Yapılan araştırmalar, Türkiye’de hane halkı harcamalarının önemli bir kısmının gıdaya ayrıldığını gösteriyor. Bu nedenle süt ve süt ürünlerine gelen zam, enflasyonun günlük hayatta daha sert hissedilmesine yol açacak.

Dar gelirli aileler zorlanacak

Türkiye’de özellikle düşük gelirli aileler, temel gıda ürünlerindeki fiyat değişimlerinden doğrudan etkileniyor. Süt ve süt ürünleri, çocuklu ailelerin beslenme düzeninde önemli bir yer tutuyor. Uzmanlar, çiğ süt fiyatına yapılan bu zammın, sağlıklı beslenme alışkanlıklarını da olumsuz etkileyeceğini düşünüyor.

Beslenme uzmanları, ailelerin süt ve süt ürünlerini yeterli miktarda tüketememesinin özellikle çocukların gelişiminde risk oluşturabileceğini belirtiyor. Bu nedenle devletin dar gelirli ailelere yönelik destek mekanizmalarını güçlendirmesi gerektiği vurgulanıyor.

Yeni zam kapıda mı?

Ulusal Süt Konseyi, fiyatın Aralık 2025’te yeniden değerlendirileceğini açıkladı. Bu ifade, yılın sonuna doğru yeni bir zam ihtimalini gündeme taşıyor. Enflasyonist baskılar, dövizdeki dalgalanmalar ve girdi maliyetlerindeki artış, fiyatların yeniden yükselme riskini artırıyor.

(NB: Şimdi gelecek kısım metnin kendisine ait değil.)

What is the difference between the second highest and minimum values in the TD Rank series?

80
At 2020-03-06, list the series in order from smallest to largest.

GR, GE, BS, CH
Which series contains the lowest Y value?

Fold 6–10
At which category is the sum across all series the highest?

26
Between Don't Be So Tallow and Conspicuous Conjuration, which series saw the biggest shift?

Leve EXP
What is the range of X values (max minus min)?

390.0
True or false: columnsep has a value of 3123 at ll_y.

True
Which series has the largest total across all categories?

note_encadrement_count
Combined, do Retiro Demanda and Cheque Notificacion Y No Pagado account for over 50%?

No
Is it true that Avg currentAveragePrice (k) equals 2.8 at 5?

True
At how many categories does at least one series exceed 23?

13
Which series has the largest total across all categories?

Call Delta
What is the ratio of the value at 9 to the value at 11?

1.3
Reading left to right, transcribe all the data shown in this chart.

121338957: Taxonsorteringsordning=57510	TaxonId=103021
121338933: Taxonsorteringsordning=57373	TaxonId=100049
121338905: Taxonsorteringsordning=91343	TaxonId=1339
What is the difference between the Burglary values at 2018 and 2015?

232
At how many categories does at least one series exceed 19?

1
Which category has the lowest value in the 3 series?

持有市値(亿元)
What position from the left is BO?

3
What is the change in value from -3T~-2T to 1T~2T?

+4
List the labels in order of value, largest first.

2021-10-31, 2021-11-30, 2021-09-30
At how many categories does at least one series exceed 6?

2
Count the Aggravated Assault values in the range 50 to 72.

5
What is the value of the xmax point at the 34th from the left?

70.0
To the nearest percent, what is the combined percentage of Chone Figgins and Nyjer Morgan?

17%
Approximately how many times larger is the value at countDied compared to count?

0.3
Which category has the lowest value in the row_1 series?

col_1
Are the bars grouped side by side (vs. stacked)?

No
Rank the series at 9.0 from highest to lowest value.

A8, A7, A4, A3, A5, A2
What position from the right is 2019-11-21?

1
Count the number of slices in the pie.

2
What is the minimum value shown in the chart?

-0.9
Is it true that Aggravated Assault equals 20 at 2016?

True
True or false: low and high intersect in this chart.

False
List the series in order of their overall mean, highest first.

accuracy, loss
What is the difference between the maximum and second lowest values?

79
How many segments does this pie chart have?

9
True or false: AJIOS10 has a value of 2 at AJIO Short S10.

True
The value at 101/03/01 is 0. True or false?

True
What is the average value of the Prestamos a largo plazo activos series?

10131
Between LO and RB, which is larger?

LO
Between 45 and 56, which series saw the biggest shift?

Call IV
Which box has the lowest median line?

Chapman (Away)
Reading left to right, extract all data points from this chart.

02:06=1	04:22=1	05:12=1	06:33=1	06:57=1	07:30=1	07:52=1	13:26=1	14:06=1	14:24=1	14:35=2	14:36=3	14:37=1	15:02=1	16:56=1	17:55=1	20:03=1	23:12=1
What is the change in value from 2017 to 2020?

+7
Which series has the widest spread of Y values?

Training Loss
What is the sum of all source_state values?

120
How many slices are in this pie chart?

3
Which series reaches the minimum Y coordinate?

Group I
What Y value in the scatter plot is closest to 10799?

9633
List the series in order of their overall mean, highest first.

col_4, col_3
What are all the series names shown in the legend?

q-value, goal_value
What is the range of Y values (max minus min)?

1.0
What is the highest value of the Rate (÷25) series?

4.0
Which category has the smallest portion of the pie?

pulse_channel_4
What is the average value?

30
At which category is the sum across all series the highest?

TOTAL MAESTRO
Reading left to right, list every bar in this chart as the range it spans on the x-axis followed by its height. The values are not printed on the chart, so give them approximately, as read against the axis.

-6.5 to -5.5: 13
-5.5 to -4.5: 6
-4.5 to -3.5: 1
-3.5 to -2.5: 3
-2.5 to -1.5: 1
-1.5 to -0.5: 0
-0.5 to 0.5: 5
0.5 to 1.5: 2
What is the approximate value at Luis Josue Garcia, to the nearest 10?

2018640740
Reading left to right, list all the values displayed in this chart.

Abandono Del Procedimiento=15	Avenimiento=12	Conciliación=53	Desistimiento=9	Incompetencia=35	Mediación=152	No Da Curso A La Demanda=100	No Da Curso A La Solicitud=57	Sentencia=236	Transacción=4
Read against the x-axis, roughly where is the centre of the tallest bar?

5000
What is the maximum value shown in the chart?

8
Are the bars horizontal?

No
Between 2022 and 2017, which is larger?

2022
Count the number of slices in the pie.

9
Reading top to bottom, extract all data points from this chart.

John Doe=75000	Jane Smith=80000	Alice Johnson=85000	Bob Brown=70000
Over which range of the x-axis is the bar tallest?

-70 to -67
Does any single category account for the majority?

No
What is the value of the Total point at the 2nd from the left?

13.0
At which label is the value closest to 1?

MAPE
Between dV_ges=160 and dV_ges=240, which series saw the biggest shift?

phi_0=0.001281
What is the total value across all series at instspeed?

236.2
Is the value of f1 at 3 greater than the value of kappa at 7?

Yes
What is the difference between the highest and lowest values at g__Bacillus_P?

Sektör uzmanları, bu tür kademeli fiyat güncellemelerinin, üreticilerin ayakta kalmasını sağlamak için zorunlu olduğuna dikkat çekiyor. Ancak bu adımlar, tüketici açısından sürekli artan bir maliyet anlamına geliyor.

Gıda enflasyonu daha da yükselebilir

Türkiye İstatistik Kurumu (TÜİK) verilerine göre gıda enflasyonu zaten yüksek seviyelerde. Çiğ süt fiyatındaki artışın, önümüzdeki aylarda genel gıda enflasyonunu daha da yukarıya taşıması bekleniyor. Süt ve süt ürünleri, hane halkı tüketiminde önemli bir yer tuttuğu için fiyat değişimleri doğrudan enflasyon oranlarına yansıyor.

Uzmanlar, süt sektöründeki fiyat artışlarının yalnızca üretici-tüketici dengesini değil, aynı zamanda ekonomideki genel fiyat istikrarını da etkilediğini söylüyor. Bu nedenle alınan karar, hem tarım sektörü hem de tüketici tarafında uzun vadeli sonuçlar doğuracak.